Lawyers Discuss Next Move in Case, Provided Prisoner Should Win in the United States Supreme Court.
In the event Leo M. Frank is given his freedom by the United States Supreme Court, will he be prosecuted in the Fulton Superior Courts on another Charge? This question is taking on wide significance now because of the rumor current in Court Circles that, in event Frank is liberated on the Habeas Corpus Appeal, Solicitor Dorsey and his Associates will make a strong effort to have him indicted before the Grand Jury on one of two charges: rape or perversion. The report has reached such a point that there is widespread speculation upon it wherever Attorneys gather. It is generally acknowledged that the Prisoner can be legally arraigned a Second time if either of the rumored charges are brought against him.
Fight Case to End.
The probability is made even more apparent by the Attitude of Solicitor Dorsey. Although non-committal, he declared that the State was determined to fight the Frank Case to the end. He likewise made this additional statement: "I do not care, however, to anticipate what may be done by the State should Frank be liberated eventually in the Proceedings now before the United States Supreme Court." "As to what can be done, so far as I know, there is no law which would prevent action being taken against him on either the charge of rape or perversion." He would neither deny nor affirm the report, however, that the prosecution had already determined to take such steps against the convicted man if the United States Courts interposed.

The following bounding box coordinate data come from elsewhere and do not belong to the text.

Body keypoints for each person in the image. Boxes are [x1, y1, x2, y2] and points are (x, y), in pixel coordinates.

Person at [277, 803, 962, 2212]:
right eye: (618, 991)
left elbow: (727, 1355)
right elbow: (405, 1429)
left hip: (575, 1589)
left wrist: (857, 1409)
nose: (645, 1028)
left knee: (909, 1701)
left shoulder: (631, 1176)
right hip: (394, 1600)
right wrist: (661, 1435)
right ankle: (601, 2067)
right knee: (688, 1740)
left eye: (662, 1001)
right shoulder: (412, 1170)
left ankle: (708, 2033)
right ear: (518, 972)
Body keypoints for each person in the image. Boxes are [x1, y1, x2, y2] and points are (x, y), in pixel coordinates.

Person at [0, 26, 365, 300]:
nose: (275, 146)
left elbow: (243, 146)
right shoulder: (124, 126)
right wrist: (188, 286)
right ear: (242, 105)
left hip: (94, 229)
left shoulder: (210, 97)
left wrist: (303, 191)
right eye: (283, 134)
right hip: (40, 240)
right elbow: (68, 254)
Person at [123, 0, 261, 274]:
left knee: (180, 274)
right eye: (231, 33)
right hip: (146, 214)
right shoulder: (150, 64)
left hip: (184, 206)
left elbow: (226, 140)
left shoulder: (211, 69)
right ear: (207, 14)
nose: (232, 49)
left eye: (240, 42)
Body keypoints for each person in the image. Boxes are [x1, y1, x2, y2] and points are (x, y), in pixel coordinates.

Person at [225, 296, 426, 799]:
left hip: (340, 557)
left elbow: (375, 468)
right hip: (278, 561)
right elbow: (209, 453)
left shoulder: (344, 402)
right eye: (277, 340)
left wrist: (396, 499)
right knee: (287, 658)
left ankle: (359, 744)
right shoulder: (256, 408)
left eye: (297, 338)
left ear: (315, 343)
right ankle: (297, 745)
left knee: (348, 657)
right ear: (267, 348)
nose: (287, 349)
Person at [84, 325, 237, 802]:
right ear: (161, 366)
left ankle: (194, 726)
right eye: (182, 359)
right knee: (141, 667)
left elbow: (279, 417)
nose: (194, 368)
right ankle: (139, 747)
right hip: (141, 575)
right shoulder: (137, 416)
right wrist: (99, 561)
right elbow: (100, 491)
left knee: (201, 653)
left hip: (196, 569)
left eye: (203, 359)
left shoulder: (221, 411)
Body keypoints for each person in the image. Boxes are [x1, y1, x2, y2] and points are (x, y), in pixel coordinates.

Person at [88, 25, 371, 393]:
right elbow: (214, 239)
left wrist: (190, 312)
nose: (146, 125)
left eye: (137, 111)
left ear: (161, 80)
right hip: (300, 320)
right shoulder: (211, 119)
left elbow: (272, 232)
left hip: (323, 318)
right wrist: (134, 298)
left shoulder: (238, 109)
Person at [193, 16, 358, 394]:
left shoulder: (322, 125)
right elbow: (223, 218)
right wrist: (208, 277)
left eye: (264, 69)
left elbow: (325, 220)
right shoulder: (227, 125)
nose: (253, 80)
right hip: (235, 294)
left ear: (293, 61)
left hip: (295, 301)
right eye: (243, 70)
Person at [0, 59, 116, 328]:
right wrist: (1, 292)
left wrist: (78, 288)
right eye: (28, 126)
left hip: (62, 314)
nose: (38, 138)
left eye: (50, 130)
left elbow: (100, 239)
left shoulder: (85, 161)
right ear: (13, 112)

The reticence of Pat Campbell and John Starnes, the Police Headquarters Detectives who were named in the bill of indictment as Prosecutor of Frank for Mary Phagan's murder, leads many to attach credence to the report. When asked if they had contemplated further prosecution of Frank if he obtained freedom, they declined to express themselves either one way or the other.
Can Be Tried Again.
That Frank can be brought before the Courts on either of the two above named charges was admitted by Attorney Reuben Arnold, Associate Counsel for Frank's Defense and one of the Principals in the famous trial. Like Mr. Dorsey, he declared that there was no way of preventing action on these grounds. The plea of former jeopardy, he said, would be to no avail. A new charge, in such Circumstances, would have to be similar to the one on which he was convicted before a plea of former jeopardy could be instituted. Mr. Arnold added, however: "I hardly see where any unprejudiced Jury, though, would convict Frank, or any other man, under such conditions. Prosecution would cease at such a point and become sheer persecution."